Heroes of Science: Max Planck

The father of quantum physics, Max Planck was one of the foremost theoretical physicists of the 20th century whose work ushered in a new era of science

If you had to choose two scientists of the 20th century whose work most affected its course and discoveries, the first would no doubt be Albert Einstein, but the second could be Max Planck. Einstein’s theory of relativity revolutionised how humans perceived and understood space and time, while theoretical physicist Planck’s development of quantum theory, with his  probing work into atomic and subatomic processes, radically transformed how physics was understood and directly led to many other discoveries and inventions that still have a widespread impact today. Easily Max Planck’s most important discovery was his realisation that the energy of electromagnetic waves is contained within indivisible ‘quanta’ packets that have to be radiated or absorbed as a whole. This is commonly referred to as Planck’s black-body radiation law and, as can be seen in detail within ‘The big idea’ explanation below, it is both simple and incredibly enlightening. However, when Planck delivered his research for the first time in 1900, it was anything but, with its suggestions seemingly conflicting directly with all of classical physics. Indeed, even Planck himself did not fully believe his
law was correct, only reluctantly deducing it through a cold sense of logic. His remarkable discovery was not recognised either by the existing scientific establishment, with recognition only coming after Einstein himself adopted the idea of quanta and later introduced the follow-on theory of wave- particle duality in 1909. Following this, Planck was suddenly seen as the genius he had always been and became one of the most prominent scientists of the early-20th century, attending among numerous others, the celebrated Solvay Conference in Brussels in 1911. Indeed, famously it was due to Planck’s input at the conference that Henri Poincaré – the most famous mathematical physicist of the 19th century – could provide mathematical proof that Planck’s radiation law required the existence of quanta and, as a knock-on effect, converted many of Europe’s top scientists to this new quantum theory.

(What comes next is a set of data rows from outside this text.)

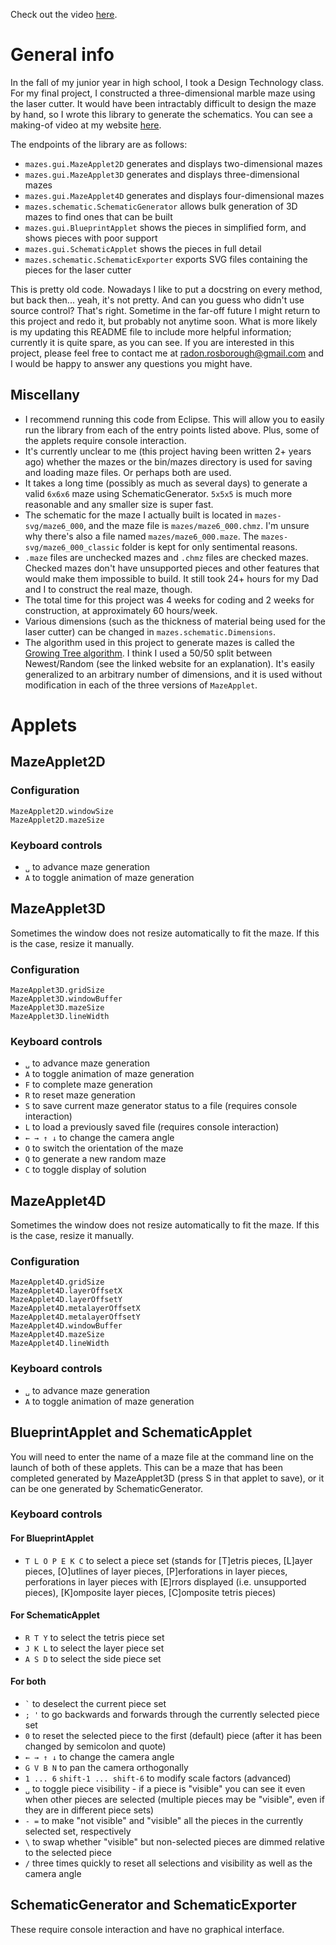 Check out the video [here](https://youtu.be/4UkSArJKgSg).

# General info

In the fall of my junior year in high school, I took a Design
Technology class. For my final project, I constructed a
three-dimensional marble maze using the laser cutter. It would have
been intractably difficult to design the maze by hand, so I wrote this
library to generate the schematics. You can see a making-of video at
my website [here][other projects].

The endpoints of the library are as follows:
- `mazes.gui.MazeApplet2D` generates and displays two-dimensional
  mazes
- `mazes.gui.MazeApplet3D` generates and displays three-dimensional
  mazes
- `mazes.gui.MazeApplet4D` generates and displays four-dimensional
  mazes
- `mazes.schematic.SchematicGenerator` allows bulk generation of 3D
  mazes to find ones that can be built
- `mazes.gui.BlueprintApplet` shows the pieces in simplified form, and
  shows pieces with poor support
- `mazes.gui.SchematicApplet` shows the pieces in full detail
- `mazes.schematic.SchematicExporter` exports SVG files containing the
  pieces for the laser cutter

This is pretty old code. Nowadays I like to put a docstring on every
method, but back then... yeah, it's not pretty. And can you guess who
didn't use source control? That's right. Sometime in the far-off
future I might return to this project and redo it, but probably not
anytime soon. What is more likely is my updating this README file to
include more helpful information; currently it is quite spare, as you
can see. If you are interested in this project, please feel free to
contact me at [radon.rosborough@gmail.com][email] and I would be happy
to answer any questions you might have.

## Miscellany

- I recommend running this code from Eclipse. This will allow you to
  easily run the library from each of the entry points listed above.
  Plus, some of the applets require console interaction.
- It's currently unclear to me (this project having been written 2+
  years ago) whether the mazes or the bin/mazes directory is used for
  saving and loading maze files. Or perhaps both are used.
- It takes a long time (possibly as much as several days) to generate
  a valid `6x6x6` maze using SchematicGenerator. `5x5x5` is much more
  reasonable and any smaller size is super fast.
- The schematic for the maze I actually built is located in
  `mazes-svg/maze6_000`, and the maze file is `mazes/maze6_000.chmz`.
  I'm unsure why there's also a file named `mazes/maze6_000.maze`. The
  `mazes-svg/maze6_000_classic` folder is kept for only sentimental
  reasons.
- `.maze` files are unchecked mazes and `.chmz` files are checked
  mazes. Checked mazes don't have unsupported pieces and other
  features that would make them impossible to build. It still took 24+
  hours for my Dad and I to construct the real maze, though.
- The total time for this project was 4 weeks for coding and 2 weeks
  for construction, at approximately 60 hours/week.
- Various dimensions (such as the thickness of material being used for
  the laser cutter) can be changed in `mazes.schematic.Dimensions`.
- The algorithm used in this project to generate mazes is called
  the [Growing Tree algorithm][growing tree algorithm]. I think I used
  a 50/50 split between Newest/Random (see the linked website for an
  explanation). It's easily generalized to an arbitrary number of
  dimensions, and it is used without modification in each of the three
  versions of `MazeApplet`.

# Applets

## MazeApplet2D

### Configuration

    MazeApplet2D.windowSize
    MazeApplet2D.mazeSize

### Keyboard controls

- `␣` to advance maze generation
- `A` to toggle animation of maze generation

## MazeApplet3D

Sometimes the window does not resize automatically to fit the maze. If
this is the case, resize it manually.

### Configuration

    MazeApplet3D.gridSize
    MazeApplet3D.windowBuffer
    MazeApplet3D.mazeSize
    MazeApplet3D.lineWidth

### Keyboard controls

- `␣` to advance maze generation
- `A` to toggle animation of maze generation
- `F` to complete maze generation
- `R` to reset maze generation
- `S` to save current maze generator status to a file (requires
  console interaction)
- `L` to load a previously saved file (requires console interaction)
- `← → ↑ ↓` to change the camera angle
- `O` to switch the orientation of the maze
- `Q` to generate a new random maze
- `C` to toggle display of solution

## MazeApplet4D

Sometimes the window does not resize automatically to fit the maze. If
this is the case, resize it manually.

### Configuration

    MazeApplet4D.gridSize
    MazeApplet4D.layerOffsetX
    MazeApplet4D.layerOffsetY
    MazeApplet4D.metalayerOffsetX
    MazeApplet4D.metalayerOffsetY
    MazeApplet4D.windowBuffer
    MazeApplet4D.mazeSize
    MazeApplet4D.lineWidth

### Keyboard controls

- `␣` to advance maze generation
- `A` to toggle animation of maze generation

## BlueprintApplet and SchematicApplet

You will need to enter the name of a maze file at the command line on
the launch of both of these applets. This can be a maze that has been
completed generated by MazeApplet3D (press S in that applet to save),
or it can be one generated by SchematicGenerator.

### Keyboard controls

#### For BlueprintApplet

- `T L O P E K C` to select a piece set (stands for [T]etris pieces,
  [L]ayer pieces, [O]utlines of layer pieces, [P]erforations in layer
  pieces, perforations in layer pieces with [E]rrors displayed (i.e.
  unsupported pieces), [K]omposite layer pieces, [C]omposite tetris
  pieces)

#### For SchematicApplet

- `R T Y` to select the tetris piece set
- `J K L` to select the layer piece set
- `A S D` to select the side piece set

#### For both

- `` ` `` to deselect the current piece set
- `; '` to go backwards and forwards through the currently selected
  piece set
- `0` to reset the selected piece to the first (default) piece (after
  it has been changed by semicolon and quote)
- `← → ↑ ↓` to change the camera angle
- `G V B N` to pan the camera orthogonally
- `1 ... 6` `shift-1 ... shift-6` to modify scale factors (advanced)
- `␣` to toggle piece visibility - if a piece is "visible" you can see
  it even when other pieces are selected (multiple pieces may be
  "visible", even if they are in different piece sets)
- `- =` to make "not visible" and "visible" all the pieces in the
  currently selected set, respectively
- `\` to swap whether "visible" but non-selected pieces are dimmed
  relative to the selected piece
- `/` three times quickly to reset all selections and visibility as
  well as the camera angle

## SchematicGenerator and SchematicExporter

These require console interaction and have no graphical interface.

[email]: mailto:radon.rosborough@gmail.com
[growing tree algorithm]: http://weblog.jamisbuck.org/2011/1/27/maze-generation-growing-tree-algorithm
[other projects]: https://intuitiveexplanations.com/other-projects/
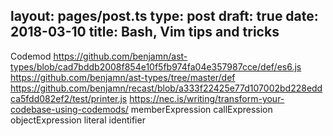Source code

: layout: pages/post.ts
type: post
draft: true
date: 2018-03-10
title: Bash, Vim tips and tricks
---

Codemod
https://github.com/benjamn/ast-types/blob/cad7bddb2008f854e10f5fb974fa04e357987cce/def/es6.js
https://github.com/benjamn/ast-types/tree/master/def
https://github.com/benjamn/recast/blob/a333f22425e77d107002bd228eddca5fdd082ef2/test/printer.js
https://nec.is/writing/transform-your-codebase-using-codemods/
memberExpression
callExpression
objectExpression
literal
identifier
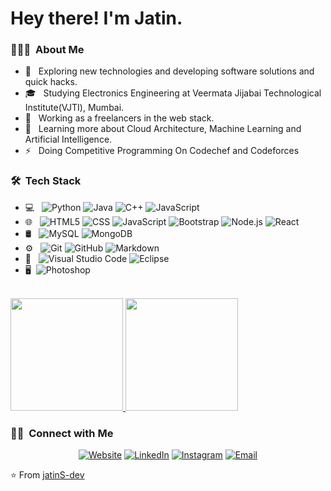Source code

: <h1> Hey there! I'm Jatin.</h1>

<h3> 👨🏻‍💻 &nbsp;About Me </h3>

- 🤔 &nbsp; Exploring new technologies and developing software solutions and quick hacks.
- 🎓 &nbsp; Studying Electronics Engineering at Veermata Jijabai Technological Institute(VJTI), Mumbai.
- 💼 &nbsp; Working as a freelancers in the web stack.
- 🌱 &nbsp; Learning more about Cloud Architecture, Machine Learning and Artificial Intelligence.
- ⚡ &nbsp; Doing Competitive Programming On Codechef and Codeforces

<h3> 🛠 &nbsp;Tech Stack</h3>

- 💻 &nbsp;
  ![Python](https://img.shields.io/badge/-Python-333333?style=flat&logo=python)
  ![Java](https://img.shields.io/badge/-Java-333333?style=flat&logo=Java&logoColor=007396)
  ![C++](https://img.shields.io/badge/-C++-333333?style=flat&logo=C%2B%2B&logoColor=00599C)
  ![JavaScript](https://img.shields.io/badge/-JavaScript-333333?style=flat&logo=javascript)
- 🌐 &nbsp;
  ![HTML5](https://img.shields.io/badge/-HTML5-333333?style=flat&logo=HTML5)
  ![CSS](https://img.shields.io/badge/-CSS-333333?style=flat&logo=CSS3&logoColor=1572B6)
  ![JavaScript](https://img.shields.io/badge/-JavaScript-333333?style=flat&logo=javascript)
  ![Bootstrap](https://img.shields.io/badge/-Bootstrap-333333?style=flat&logo=bootstrap&logoColor=563D7C)
  ![Node.js](https://img.shields.io/badge/-Node.js-333333?style=flat&logo=node.js)
  ![React](https://img.shields.io/badge/-React-333333?style=flat&logo=react)
- 🛢 &nbsp;
  ![MySQL](https://img.shields.io/badge/-MySQL-333333?style=flat&logo=mysql)
  ![MongoDB](https://img.shields.io/badge/-MongoDB-333333?style=flat&logo=mongodb)
- ⚙️ &nbsp;
  ![Git](https://img.shields.io/badge/-Git-333333?style=flat&logo=git)
  ![GitHub](https://img.shields.io/badge/-GitHub-333333?style=flat&logo=github)
  ![Markdown](https://img.shields.io/badge/-Markdown-333333?style=flat&logo=markdown)
- 🔧 &nbsp;
  ![Visual Studio Code](https://img.shields.io/badge/-Visual%20Studio%20Code-333333?style=flat&logo=visual-studio-code&logoColor=007ACC)
  ![Eclipse](https://img.shields.io/badge/-Eclipse-333333?style=flat&logo=eclipse-ide&logoColor=2C2255)
- 🖥 &nbsp;![Photoshop](https://img.shields.io/badge/-Photoshop-333333?style=flat&logo=adobe-photoshop)


<br/>

<a href="https://github.com/jatinS-dev">
  <img height="180em" src="https://github-readme-stats.vercel.app/api?username=jatinS-dev&theme=buefy&show_icons=true" />
  <img height="180em" src="https://github-readme-stats.vercel.app/api/top-langs/?username=jatinS-dev&theme=buefy&layout=compact" />
</a>

<br/>

<h3> 🤝🏻 &nbsp;Connect with Me </h3>

<p align="center">
<a href="https://loving-keller-90d91d.netlify.app/"><img alt="Website" src="https://img.shields.io/badge/Website-www.jatinsalve.com-blue?style=flat-square&logo=google-chrome"></a>
<a href="https://www.linkedin.com/in/jatin-salve-b1001b1a2/"><img alt="LinkedIn" src="https://img.shields.io/badge/LinkedIn-Jatin%20salve%20-blue?style=flat-square&logo=linkedin"></a>
<a href="https://www.instagram.com/_jatin_.1/"><img alt="Instagram" src="https://img.shields.io/badge/Instagram-_jatin_.1-blue?style=flat-square&logo=instagram"></a>
<a href="jasalve_b19@el.vjti.ac.in"><img alt="Email" src="https://img.shields.io/badge/Email-jasalve_b19@el.vjti.ac.in-blue?style=flat-square&logo=gmail"></a>
</p>

⭐️ From [jatinS-dev](https://github.com/jatinS-dev)
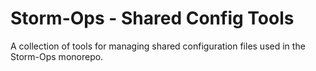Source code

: # Storm-Ops - Shared Config Tools

A collection of tools for managing shared configuration files used in the
Storm-Ops monorepo.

And so quantum theory was born, and over the following decades it was built upon and expanded by some of the most well-known scientists of all time. From Einstein to Niels Bohr, Erwin Schrödinger to Paul Dirac, Planck – as the father of quantum theory – had given them an entirely new way to look at and understand the processes of the physical world – one which they would go on to explore in much more detail through the nuclear age.

 

The big idea

Planck’s law is a mathematical relationship formula created in 1900 by Max Planck to explain the spectral-energy distribution of radiation emitted by an idealised black-body phenomenon. Key was Planck’s assumption that sources of radiation are atoms in a state of oscillation and that the vibrational energy of each atomic oscillator may have a series of discrete values but never any fixed value between. This discovery, along with the ground-breaking work of Albert Einstein, led directly to the end of the age of classical physics and ushered in the era of quantum theory.

In their footsteps…

Max von Laue

Max Theodor Felix von Laue was a student under Max Planck and later Nobel prize winner, receiving the prestigious award for his discovery of the diffraction of X-rays by crystals. For four decades he was one of the foremost scientists in Germany and spent much of his later years re-organising Germany’s broken scientific institutions post-WWII.

Gustav Ludwig Hertz

A German experimental physicist and another Nobel prize winner, Gustav Ludwig Hertz was one of Max Planck’s earliest students, later going on to win the prestigious physics accolade for his experiments into inelastic electron collisions in gases. Indeed, Hertz had one of the longest careers of any of Planck’s students, dying aged 88 in 1975.

Top 5 Facts

  • Max Planck was born Karl Ernst Ludwig Marx Planck, but by the age of ten he began signing his name as simply ‘Max’. He would continue to use this for the rest of his life, largely abandoning his other forenames.
  • He was one of the first physicists to understand the importance of Albert Einstein’s theory of relativity, using his influence to promote the young Einstein’s seminal work and expand upon it.
  • Max Planck was one of the German scientists who signed the Manifesto of the Ninety-Three, a 1914 proclamation that supported the German military actions in the early period of World War I. He later regretted
    signing the declaration.
  • After World War I Planck was considered the highest scientific authority in the whole of Germany and consequently held positions at Berlin University, the Prussian Academy of Sciences and the German Physical Society.
  • During WWII Planck was one of very few scientists to remain in Nazi-led Germany, advocating a ‘persevere and continue working’ motto.